Collected data
※ ※ ※

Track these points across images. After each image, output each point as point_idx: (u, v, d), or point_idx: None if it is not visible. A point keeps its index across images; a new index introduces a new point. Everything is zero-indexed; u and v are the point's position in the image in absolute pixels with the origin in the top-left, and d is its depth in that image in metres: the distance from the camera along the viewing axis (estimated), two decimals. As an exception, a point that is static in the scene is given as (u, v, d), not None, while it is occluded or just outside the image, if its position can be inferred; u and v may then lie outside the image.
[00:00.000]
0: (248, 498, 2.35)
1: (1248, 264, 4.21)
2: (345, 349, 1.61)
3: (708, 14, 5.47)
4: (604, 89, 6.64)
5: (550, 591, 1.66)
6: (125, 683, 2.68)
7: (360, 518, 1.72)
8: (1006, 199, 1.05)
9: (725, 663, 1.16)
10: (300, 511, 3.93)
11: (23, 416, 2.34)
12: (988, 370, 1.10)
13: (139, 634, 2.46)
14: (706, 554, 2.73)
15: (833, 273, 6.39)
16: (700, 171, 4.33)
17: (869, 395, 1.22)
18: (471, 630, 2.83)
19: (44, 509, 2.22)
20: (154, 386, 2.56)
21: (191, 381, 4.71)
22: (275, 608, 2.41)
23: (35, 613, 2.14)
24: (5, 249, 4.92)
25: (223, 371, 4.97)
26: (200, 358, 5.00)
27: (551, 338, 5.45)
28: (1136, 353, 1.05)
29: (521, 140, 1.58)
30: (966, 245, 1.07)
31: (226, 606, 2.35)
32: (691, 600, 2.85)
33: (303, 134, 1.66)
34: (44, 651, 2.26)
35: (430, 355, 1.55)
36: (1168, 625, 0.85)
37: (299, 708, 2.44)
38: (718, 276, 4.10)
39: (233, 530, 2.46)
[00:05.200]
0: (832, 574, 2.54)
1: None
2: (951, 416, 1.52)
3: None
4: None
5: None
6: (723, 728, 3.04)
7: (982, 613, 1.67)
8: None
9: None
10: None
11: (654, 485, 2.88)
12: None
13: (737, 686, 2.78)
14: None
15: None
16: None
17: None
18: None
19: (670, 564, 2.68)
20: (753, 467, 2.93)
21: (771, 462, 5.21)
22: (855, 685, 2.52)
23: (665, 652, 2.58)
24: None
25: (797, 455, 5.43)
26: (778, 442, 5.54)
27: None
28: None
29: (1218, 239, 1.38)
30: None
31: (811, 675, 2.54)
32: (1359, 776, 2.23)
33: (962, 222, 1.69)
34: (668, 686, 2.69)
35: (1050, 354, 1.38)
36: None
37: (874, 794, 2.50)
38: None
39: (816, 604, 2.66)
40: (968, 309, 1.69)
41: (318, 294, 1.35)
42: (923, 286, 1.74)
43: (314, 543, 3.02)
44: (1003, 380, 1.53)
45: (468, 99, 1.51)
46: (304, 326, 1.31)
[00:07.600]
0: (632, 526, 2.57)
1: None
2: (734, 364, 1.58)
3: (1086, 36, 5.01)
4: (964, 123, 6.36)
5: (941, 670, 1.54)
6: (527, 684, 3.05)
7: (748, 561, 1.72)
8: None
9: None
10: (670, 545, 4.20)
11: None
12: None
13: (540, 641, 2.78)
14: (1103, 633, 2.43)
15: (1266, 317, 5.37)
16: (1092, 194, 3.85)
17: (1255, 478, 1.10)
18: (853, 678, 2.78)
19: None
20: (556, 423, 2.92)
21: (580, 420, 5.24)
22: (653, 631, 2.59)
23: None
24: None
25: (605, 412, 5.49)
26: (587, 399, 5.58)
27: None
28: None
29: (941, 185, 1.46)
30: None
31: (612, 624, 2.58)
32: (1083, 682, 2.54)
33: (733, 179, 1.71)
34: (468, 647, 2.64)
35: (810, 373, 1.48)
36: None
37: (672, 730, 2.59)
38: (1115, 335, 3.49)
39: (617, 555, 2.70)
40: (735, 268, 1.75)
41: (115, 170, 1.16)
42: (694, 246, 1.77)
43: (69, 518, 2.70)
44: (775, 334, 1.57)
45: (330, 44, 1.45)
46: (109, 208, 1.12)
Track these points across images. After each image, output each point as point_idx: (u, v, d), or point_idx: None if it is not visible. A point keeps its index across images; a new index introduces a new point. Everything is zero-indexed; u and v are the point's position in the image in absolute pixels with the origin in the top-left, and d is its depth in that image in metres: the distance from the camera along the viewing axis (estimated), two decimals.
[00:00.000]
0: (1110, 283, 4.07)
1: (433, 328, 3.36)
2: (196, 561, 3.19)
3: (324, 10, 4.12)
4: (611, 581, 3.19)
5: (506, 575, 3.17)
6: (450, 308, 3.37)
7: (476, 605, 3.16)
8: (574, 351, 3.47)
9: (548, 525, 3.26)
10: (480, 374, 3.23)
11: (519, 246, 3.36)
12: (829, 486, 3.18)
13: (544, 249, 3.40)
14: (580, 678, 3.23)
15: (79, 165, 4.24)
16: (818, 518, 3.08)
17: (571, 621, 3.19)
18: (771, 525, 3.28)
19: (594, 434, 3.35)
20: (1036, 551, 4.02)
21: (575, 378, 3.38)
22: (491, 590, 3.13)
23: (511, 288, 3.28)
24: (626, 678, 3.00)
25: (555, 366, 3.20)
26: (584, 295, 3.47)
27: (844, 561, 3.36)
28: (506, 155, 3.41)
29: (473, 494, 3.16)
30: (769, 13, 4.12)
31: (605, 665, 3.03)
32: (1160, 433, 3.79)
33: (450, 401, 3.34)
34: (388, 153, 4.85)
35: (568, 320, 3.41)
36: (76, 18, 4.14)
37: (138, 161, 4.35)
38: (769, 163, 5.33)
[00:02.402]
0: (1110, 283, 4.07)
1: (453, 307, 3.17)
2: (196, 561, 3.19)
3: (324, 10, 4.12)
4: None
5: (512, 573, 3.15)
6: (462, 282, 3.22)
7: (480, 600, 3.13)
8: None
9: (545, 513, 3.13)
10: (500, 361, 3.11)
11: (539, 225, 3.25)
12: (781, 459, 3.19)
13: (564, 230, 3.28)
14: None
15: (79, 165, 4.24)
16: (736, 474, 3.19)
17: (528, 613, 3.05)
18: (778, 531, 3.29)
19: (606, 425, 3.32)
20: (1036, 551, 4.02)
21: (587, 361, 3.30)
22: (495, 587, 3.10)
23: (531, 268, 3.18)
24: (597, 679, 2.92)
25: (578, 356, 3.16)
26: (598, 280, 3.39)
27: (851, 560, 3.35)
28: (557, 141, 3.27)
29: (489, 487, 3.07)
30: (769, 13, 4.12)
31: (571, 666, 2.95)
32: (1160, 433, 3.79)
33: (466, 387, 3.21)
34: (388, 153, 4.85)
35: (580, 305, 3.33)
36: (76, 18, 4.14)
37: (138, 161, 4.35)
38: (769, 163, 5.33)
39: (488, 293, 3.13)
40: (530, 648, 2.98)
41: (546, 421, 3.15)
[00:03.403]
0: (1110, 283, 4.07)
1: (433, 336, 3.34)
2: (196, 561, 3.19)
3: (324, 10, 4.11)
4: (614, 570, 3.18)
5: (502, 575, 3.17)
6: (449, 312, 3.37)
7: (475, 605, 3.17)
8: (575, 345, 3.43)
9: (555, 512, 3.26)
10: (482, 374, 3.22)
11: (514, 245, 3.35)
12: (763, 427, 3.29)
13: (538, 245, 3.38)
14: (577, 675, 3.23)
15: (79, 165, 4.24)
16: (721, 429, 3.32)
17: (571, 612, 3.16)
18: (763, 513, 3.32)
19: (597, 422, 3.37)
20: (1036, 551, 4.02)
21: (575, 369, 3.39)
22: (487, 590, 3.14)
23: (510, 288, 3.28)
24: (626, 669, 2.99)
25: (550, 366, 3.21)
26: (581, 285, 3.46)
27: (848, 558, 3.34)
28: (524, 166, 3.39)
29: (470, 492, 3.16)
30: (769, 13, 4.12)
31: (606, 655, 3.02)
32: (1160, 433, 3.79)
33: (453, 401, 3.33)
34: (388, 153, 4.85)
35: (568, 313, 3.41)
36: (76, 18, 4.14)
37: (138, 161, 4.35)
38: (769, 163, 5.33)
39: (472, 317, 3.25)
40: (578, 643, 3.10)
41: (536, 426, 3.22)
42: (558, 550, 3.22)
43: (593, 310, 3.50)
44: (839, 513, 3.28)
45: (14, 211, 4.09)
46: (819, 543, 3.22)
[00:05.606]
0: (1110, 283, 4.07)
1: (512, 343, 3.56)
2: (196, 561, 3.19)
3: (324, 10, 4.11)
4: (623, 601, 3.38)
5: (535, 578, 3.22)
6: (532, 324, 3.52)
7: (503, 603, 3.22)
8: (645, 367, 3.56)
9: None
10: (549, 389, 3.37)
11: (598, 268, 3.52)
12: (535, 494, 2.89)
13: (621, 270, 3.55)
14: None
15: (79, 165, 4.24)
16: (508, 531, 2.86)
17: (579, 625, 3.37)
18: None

※ ※ ※

» WHAT IS NEEDED: Lines from the one holding "42: (558, 550, 3.22)" to the last line of the records: return these exactly, and only these.

» YOUR RESPONSE:
42: (558, 550, 3.22)
43: (593, 310, 3.50)
44: (839, 513, 3.28)
45: (14, 211, 4.09)
46: (819, 543, 3.22)
[00:05.606]
0: (1110, 283, 4.07)
1: (512, 343, 3.56)
2: (196, 561, 3.19)
3: (324, 10, 4.11)
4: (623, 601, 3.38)
5: (535, 578, 3.22)
6: (532, 324, 3.52)
7: (503, 603, 3.22)
8: (645, 367, 3.56)
9: None
10: (549, 389, 3.37)
11: (598, 268, 3.52)
12: (535, 494, 2.89)
13: (621, 270, 3.55)
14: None
15: (79, 165, 4.24)
16: (508, 531, 2.86)
17: (579, 625, 3.37)
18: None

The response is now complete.